任务目标: 下面各行中，哪些包含字符串“skLineSegment”？请把这些行逐一照抄列出，大小写须完全一致。

任务材料:
################
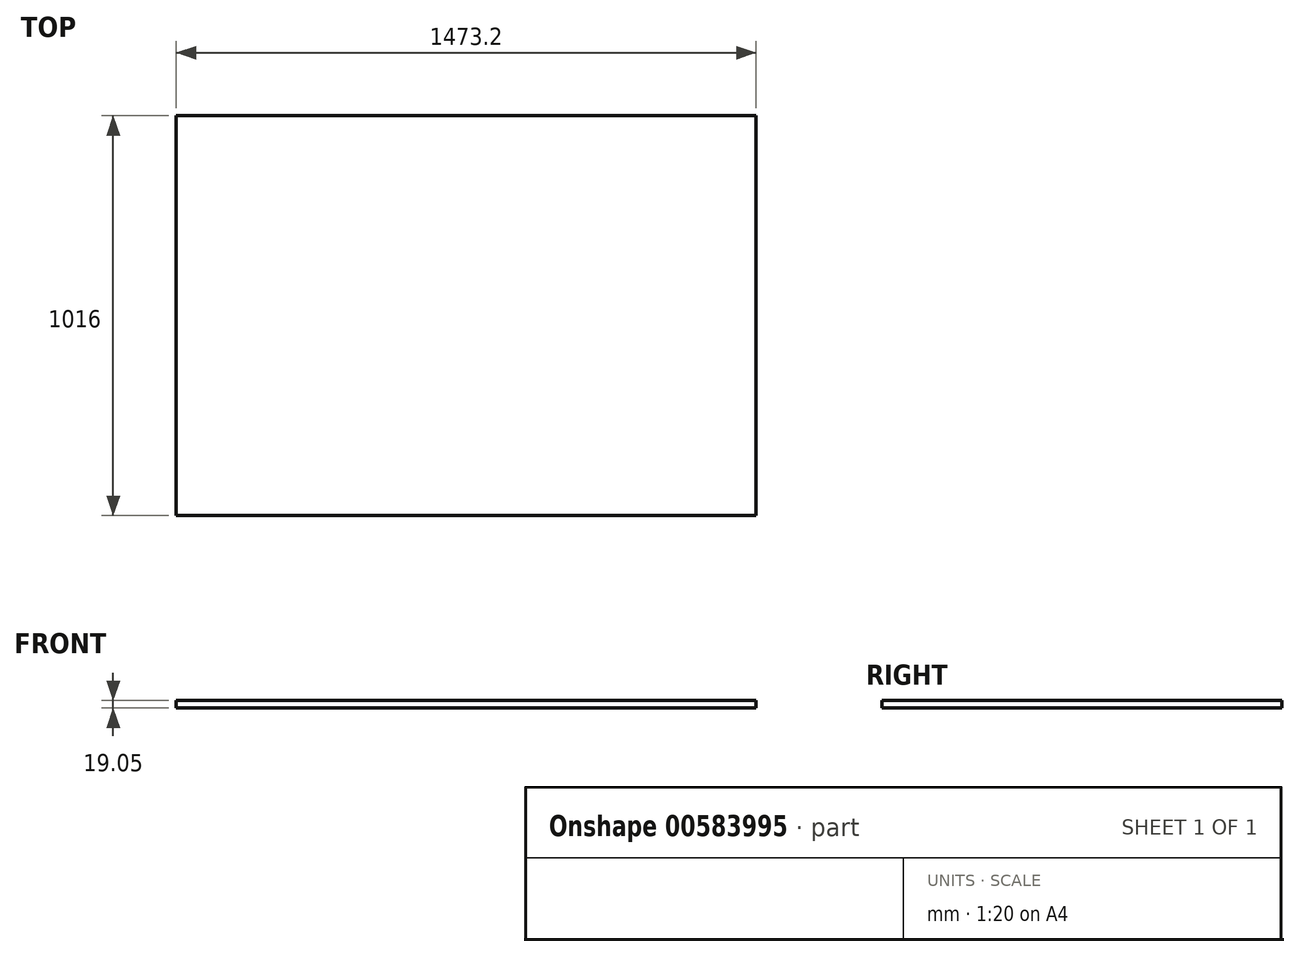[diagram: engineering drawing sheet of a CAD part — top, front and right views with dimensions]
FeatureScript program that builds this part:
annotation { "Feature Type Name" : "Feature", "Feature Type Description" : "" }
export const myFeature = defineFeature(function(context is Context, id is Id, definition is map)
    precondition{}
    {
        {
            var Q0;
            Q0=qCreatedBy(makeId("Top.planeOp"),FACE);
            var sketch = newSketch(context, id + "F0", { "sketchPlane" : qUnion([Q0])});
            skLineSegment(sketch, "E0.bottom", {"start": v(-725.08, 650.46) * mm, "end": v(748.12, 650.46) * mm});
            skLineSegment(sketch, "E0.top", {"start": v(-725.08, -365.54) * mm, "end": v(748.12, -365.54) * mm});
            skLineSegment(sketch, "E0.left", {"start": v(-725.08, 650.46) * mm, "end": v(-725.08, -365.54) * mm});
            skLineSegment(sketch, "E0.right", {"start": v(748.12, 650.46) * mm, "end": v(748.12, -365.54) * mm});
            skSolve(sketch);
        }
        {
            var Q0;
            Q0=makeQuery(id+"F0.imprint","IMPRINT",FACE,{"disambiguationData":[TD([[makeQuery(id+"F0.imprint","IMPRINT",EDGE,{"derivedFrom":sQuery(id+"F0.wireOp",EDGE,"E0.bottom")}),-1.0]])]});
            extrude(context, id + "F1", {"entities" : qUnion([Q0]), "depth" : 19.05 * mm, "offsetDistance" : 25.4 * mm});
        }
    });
################
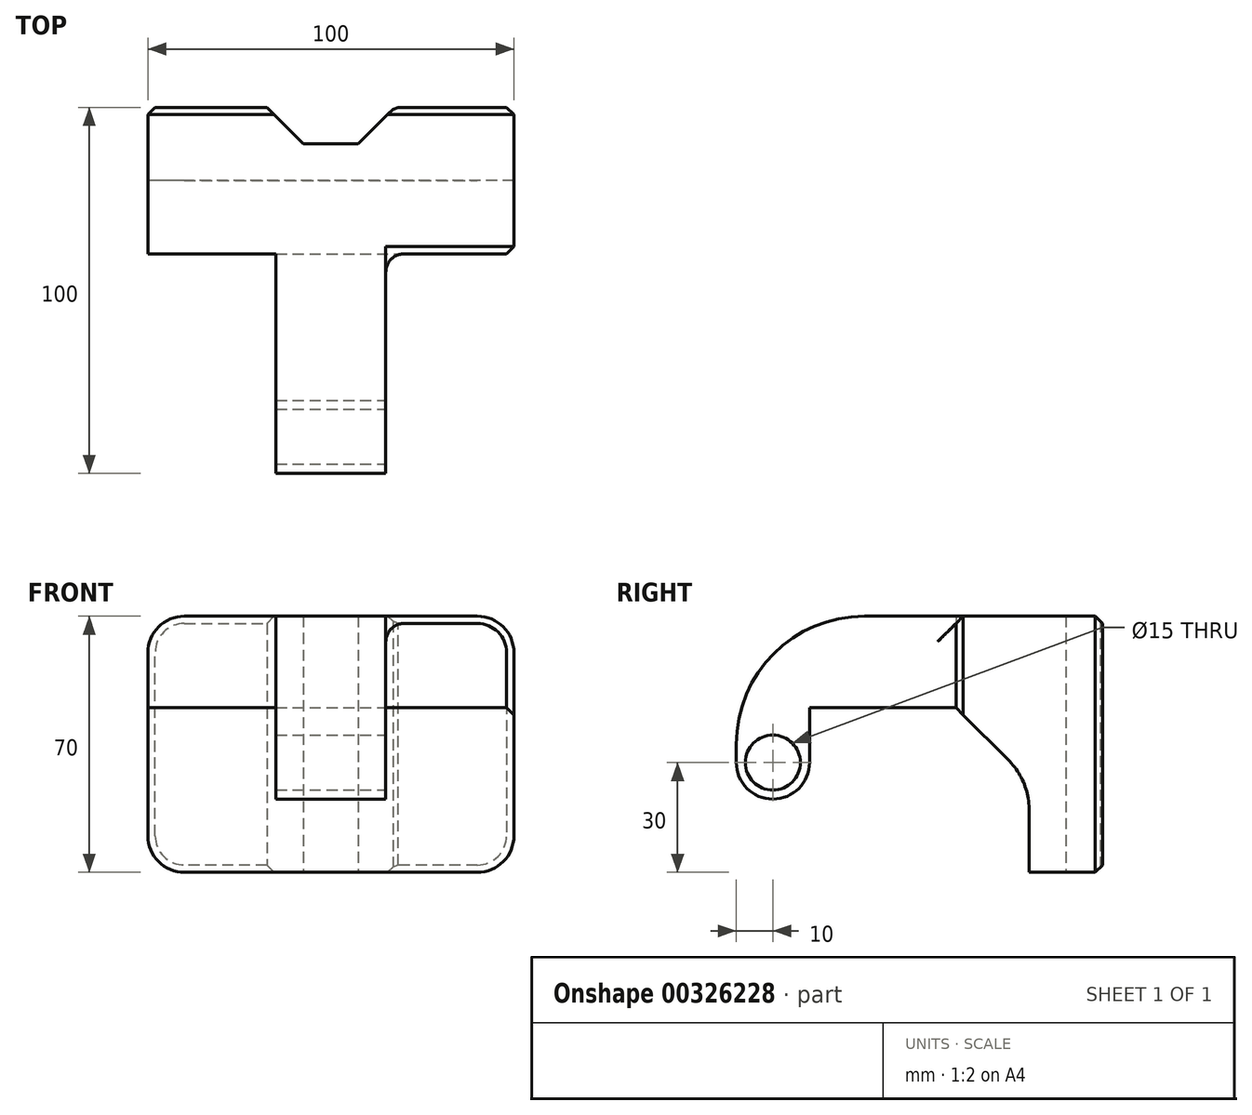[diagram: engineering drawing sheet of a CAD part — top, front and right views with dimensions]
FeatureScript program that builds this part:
################
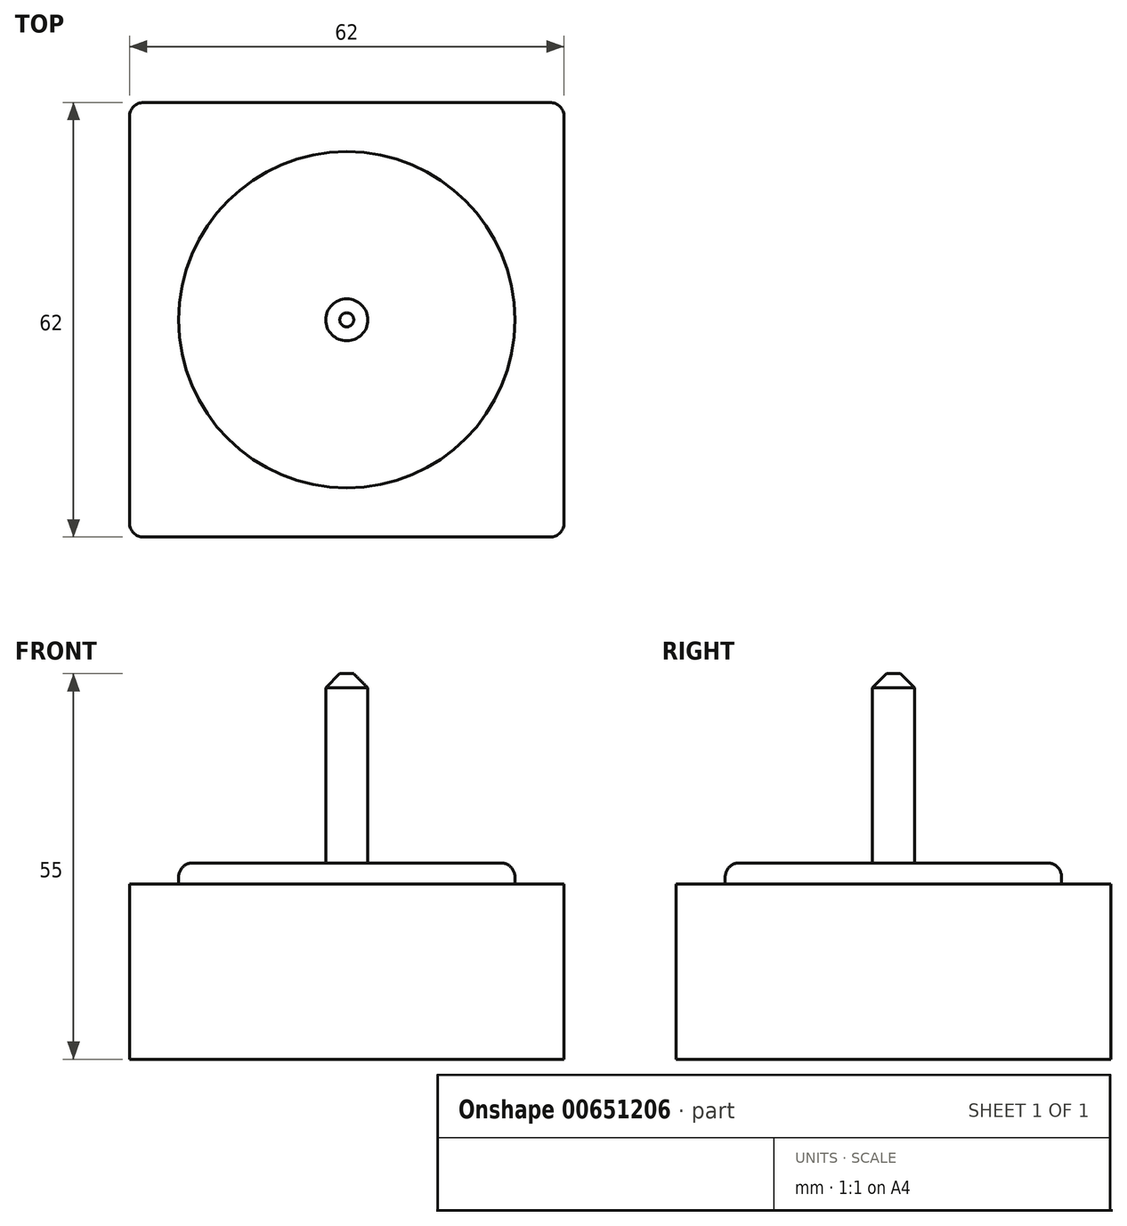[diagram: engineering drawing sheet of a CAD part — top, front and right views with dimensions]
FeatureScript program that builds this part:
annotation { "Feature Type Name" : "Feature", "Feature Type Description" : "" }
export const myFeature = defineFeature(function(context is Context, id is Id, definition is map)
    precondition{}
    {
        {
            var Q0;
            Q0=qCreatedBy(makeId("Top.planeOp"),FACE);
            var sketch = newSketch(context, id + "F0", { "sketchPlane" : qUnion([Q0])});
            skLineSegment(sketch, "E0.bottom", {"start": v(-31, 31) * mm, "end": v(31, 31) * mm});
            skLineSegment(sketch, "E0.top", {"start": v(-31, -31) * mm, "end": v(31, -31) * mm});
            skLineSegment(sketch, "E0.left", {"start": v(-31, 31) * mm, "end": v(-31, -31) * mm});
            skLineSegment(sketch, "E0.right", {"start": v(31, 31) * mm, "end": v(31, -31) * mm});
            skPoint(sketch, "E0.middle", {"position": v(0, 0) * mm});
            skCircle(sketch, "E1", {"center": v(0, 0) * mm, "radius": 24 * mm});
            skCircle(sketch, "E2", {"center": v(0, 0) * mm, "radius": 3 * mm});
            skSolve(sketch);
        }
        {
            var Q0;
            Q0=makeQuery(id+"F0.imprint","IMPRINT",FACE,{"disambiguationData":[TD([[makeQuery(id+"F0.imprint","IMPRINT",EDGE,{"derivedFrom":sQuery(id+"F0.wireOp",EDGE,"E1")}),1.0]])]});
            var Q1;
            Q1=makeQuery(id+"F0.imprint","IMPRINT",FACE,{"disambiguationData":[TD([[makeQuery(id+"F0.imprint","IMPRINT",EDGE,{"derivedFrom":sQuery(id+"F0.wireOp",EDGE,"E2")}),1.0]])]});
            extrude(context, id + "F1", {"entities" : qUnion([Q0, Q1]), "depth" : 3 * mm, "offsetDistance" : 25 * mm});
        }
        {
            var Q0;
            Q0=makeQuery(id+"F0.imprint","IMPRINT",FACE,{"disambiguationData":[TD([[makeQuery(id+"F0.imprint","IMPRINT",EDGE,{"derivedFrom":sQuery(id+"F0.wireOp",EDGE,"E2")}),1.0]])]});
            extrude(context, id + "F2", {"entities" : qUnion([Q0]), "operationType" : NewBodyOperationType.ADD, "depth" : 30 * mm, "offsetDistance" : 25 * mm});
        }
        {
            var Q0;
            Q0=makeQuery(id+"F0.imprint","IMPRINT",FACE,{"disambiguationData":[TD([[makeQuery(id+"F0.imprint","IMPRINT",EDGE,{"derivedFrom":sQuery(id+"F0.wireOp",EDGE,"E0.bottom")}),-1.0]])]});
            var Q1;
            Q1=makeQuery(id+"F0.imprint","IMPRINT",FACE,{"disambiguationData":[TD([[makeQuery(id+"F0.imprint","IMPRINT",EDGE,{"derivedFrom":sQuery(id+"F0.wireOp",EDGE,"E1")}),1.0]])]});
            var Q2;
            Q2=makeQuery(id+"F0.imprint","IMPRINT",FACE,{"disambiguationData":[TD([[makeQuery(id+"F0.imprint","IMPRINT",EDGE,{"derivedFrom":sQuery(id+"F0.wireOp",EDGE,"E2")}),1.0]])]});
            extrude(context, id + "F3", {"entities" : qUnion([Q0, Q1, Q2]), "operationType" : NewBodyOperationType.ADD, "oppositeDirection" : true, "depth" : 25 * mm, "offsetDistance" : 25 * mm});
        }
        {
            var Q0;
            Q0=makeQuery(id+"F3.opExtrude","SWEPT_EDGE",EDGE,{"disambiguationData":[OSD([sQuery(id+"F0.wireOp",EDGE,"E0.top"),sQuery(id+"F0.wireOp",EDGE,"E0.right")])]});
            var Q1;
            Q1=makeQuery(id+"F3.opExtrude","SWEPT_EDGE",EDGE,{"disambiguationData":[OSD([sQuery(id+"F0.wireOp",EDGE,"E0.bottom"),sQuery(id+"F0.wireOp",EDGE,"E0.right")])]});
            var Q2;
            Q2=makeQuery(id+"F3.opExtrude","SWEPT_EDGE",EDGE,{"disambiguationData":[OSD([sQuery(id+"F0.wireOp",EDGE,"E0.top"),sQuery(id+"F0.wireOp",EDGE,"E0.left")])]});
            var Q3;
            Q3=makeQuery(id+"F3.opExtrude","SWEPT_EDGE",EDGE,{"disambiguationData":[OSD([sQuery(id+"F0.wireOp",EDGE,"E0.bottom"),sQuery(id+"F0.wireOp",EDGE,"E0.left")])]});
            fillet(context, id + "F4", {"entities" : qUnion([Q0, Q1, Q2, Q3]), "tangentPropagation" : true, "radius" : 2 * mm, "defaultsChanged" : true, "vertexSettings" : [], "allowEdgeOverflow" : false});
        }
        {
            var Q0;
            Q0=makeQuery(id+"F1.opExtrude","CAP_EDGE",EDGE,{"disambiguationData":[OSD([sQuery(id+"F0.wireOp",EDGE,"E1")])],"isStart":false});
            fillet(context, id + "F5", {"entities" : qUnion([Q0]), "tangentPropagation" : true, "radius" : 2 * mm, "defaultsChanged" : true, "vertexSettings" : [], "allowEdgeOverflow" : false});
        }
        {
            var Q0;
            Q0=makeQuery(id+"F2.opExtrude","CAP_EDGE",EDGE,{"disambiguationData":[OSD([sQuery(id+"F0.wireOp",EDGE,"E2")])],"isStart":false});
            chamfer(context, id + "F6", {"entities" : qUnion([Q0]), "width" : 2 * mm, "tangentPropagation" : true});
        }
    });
################
正确答案:
            skLineSegment(sketch, "E0.bottom", {"start": v(-725.08, 650.46) * mm, "end": v(748.12, 650.46) * mm});
            skLineSegment(sketch, "E0.top", {"start": v(-725.08, -365.54) * mm, "end": v(748.12, -365.54) * mm});
            skLineSegment(sketch, "E0.left", {"start": v(-725.08, 650.46) * mm, "end": v(-725.08, -365.54) * mm});
            skLineSegment(sketch, "E0.right", {"start": v(748.12, 650.46) * mm, "end": v(748.12, -365.54) * mm});
            skLineSegment(sketch, "E0.bottom", {"start": v(-31, 31) * mm, "end": v(31, 31) * mm});
            skLineSegment(sketch, "E0.top", {"start": v(-31, -31) * mm, "end": v(31, -31) * mm});
            skLineSegment(sketch, "E0.left", {"start": v(-31, 31) * mm, "end": v(-31, -31) * mm});
            skLineSegment(sketch, "E0.right", {"start": v(31, 31) * mm, "end": v(31, -31) * mm});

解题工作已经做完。